たい亭あたりの「おきらくご」
写真:昨年の決勝進出者 鵜飼家つきみ、鵜飼家とまと(共に岐阜大学)

昨年の決勝進出者 鵜飼家とまと、鵜飼家つきみ(共に岐阜大学)

 私が8月に学生落語の全国大会「てんしき杯」を企画、製作していることは前にも述べましたが、岐阜には市主催のもうひとつの全国大会があります。それが全日本学生落語選手権「策伝大賞」です。

 今年は2月17日が予選、18日が決勝となります。全国で一番参加者が多く経費のかかる大会なだけに、学生たちがこぞって参加する今年で15回目を迎える由緒正しい大会です。

 私が最初にてんしき杯を立ち上げる時には、当然策伝大賞を意識しました。ですが、それが一部で策伝を否定する反対勢力と言われたりもしましたが、それはとんでもない間違いです。今回で市長を退任なさる細江茂光さんが就任時の目玉として掲げた「笑いと感動のまちづくり」、私は今でもこの取り組みに賛同しています。学生落語の大会が岐阜で始まったことで、今まで名古屋の植民地、とまでいわれた岐阜が落研学生の間では聖地となり、そのうねりは全国の大学に広がっていったのです。素晴らしいことだと思います。

写真:第11回策伝大賞優勝者 鵜飼家みるく

第11回策伝大賞優勝者 鵜飼家みるく

 また審査員に東西の重鎮、桂三枝(当時)立川志の輔の両師匠を起用したことで学生落語の頂点として策伝大賞は位置づけされ、会を重ねるごとに参加者は増大していきました。参加者が増えれば当然一人当たりの演技時間も減らされます。主催者の方も断腸の思いだったと思いますが第1回が開かれた平成16年は予選10分、決勝20分であったものが第2回、第3回は予選8分、決勝15分。第4回からはさらに短く、予選は6分となりました。
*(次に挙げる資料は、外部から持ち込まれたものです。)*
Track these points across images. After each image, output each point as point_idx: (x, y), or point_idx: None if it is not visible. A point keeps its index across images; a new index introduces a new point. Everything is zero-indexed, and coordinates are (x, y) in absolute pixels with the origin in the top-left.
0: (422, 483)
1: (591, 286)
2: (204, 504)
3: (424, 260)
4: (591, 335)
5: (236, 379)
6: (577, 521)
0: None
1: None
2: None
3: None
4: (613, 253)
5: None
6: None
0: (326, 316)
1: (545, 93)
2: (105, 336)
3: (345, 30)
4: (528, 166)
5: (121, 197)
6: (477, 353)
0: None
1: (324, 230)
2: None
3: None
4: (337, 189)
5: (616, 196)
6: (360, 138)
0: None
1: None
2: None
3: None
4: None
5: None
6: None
 「6分では落語は成立しない」。数多くの方からそんな話を聞きましたが、それはしかたのないことだと思います。参加者を無尽蔵に募るなら全体の時間が延びていく。どこかで線を引かなければなりません。ですから今の規模を維持するならやはり6分ですし、学生たちは時間の範囲内で一つのネタを極限まで刈り込んで笑いを残す。

写真:策伝大賞ののぼり旗

策伝大賞ののぼり旗

 その代わり演じるのは一つのネタだけ。一つのネタをいかに密度の濃いものに仕上げるかを問う競技、陸上に例えるなら策伝大賞は短距離走だと考えられます。

 反対に決勝に上がればネタは三つ必要。相手との駆け引きも必要な、長丁場の戦いになるてんしき杯は同じく陸上に例えればマラソンです。同じ落語の大会といいながら両者は全く違うもの、私はそう思っているのです。

 だから策伝は客として見るのがすごい楽しみ。たった6分に刈りこむ構成力に長けた学生が天下を取ります。今年もあと一カ月後、その日がやってくるのです。

 今年は細江市長最後の策伝。どんなドラマが待っているのでしょうか。今から私はウキウキ、ドキドキしています。